Half-Life 2's stairwell has been re-created in Unreal Engine 4, and while it undoubtedly looks gorgeous, Half-Life 3 would need the other elements – playability, a great story, a heart – in order to succeed. Perhaps it's no longer worth the effort.
Portal in a storm
The closest we've come to a bona-fide new Half-Life are the Portal games. While sharing DNA with Valve's most famous franchise, those are puzzlers more than proper first-person shooters. Unfortunately – or fortunately, depending on your point of view – they demonstrated that the company still had its magic, that it could still integrate world-building with compelling action. It simply fuelled the excitement.
Yet, there has been no official mention of a new Half-Life for years now, and we seem further away than ever to getting a new Half-Life game. Indeed, the series original writer, Marc Laidlaw, has just left Valve after two decades with the company. He exited stating that, "I have been feeling a need for a break from the collaborative chaos of game production, and a return to more self-directed writing projects."

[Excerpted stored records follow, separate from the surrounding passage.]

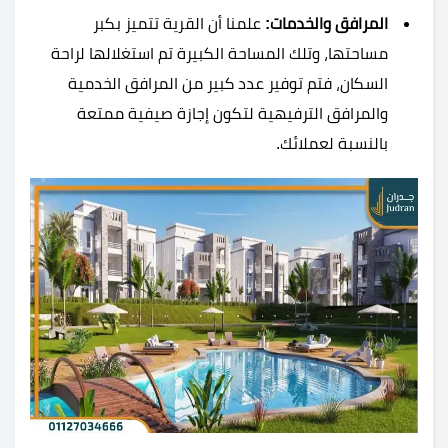
المرافق والخدمات:
علمنا أن القرية تتميز بكبر
مساحتها، وتلك المساحة الكبيرة تم استغلالها لراحة
السكان، فتم توفير عدد كبير من المرافق الخدمية
والمرافق الترفيهية لتكون إجازة صيفية ممتعة
بالنسبة لعملائك.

That statement raises even more questions than it answers; what game production was Laidlaw, a writer, involved with exactly? It seems unlikely it'd be a new Left 4 Dead or Team Fortress – those are primarily multiplayer titles. Indeed, there have been just enough leaks from within Valve that it seems certain that some sort of new Half-Life has been worked on over the past decade. There were rumours that it would feature a hearing-impaired character, that the series would return to its horror roots, that voice work has been completed… Yet no official announcement has ever been forthcoming.
Silence isn't golden
And all that Valve's silence on the matter has done is to fuel frustrations among the series' fans, and stoke speculation. Even a campaign to mail crowbars to Valve's offices did nothing to provoke a response.
And I honestly wonder whether the longer the silence continues, the more fans stoke themselves up with Half-Life 3's potential – building a picture in their heads of the perfect Half-Life – the less chance there is of us ever seeing it. For the longer it continues, the greater the weight of expectation. Half-Life 3 isn't just the game version of Smile – the eleventh Beach Boys album that never came to be – in the minds of its fans, it has become Sergeant Pepper, Nevermind, Dark Side of the Moon, Straight Outta Compton.
But it can never have that sort of impact, because Half-Life 2 already got there first.
Fan-made stopgaps, however good they might be, will never be judged by the same criteria as a Half-Life 3. Fans want – nay, expect – a gamechanger. How can Valve ever live up to that? Clearly, it's a company that isn't content with putting out a that'll-do sequel or remake. It knows exactly what it has to live up to, what it is that its fans are anticipating, and we should be thankful that it hasn't rushed something purely to please the crowd.
We already have the perfect Half-Life games. Maybe that's enough.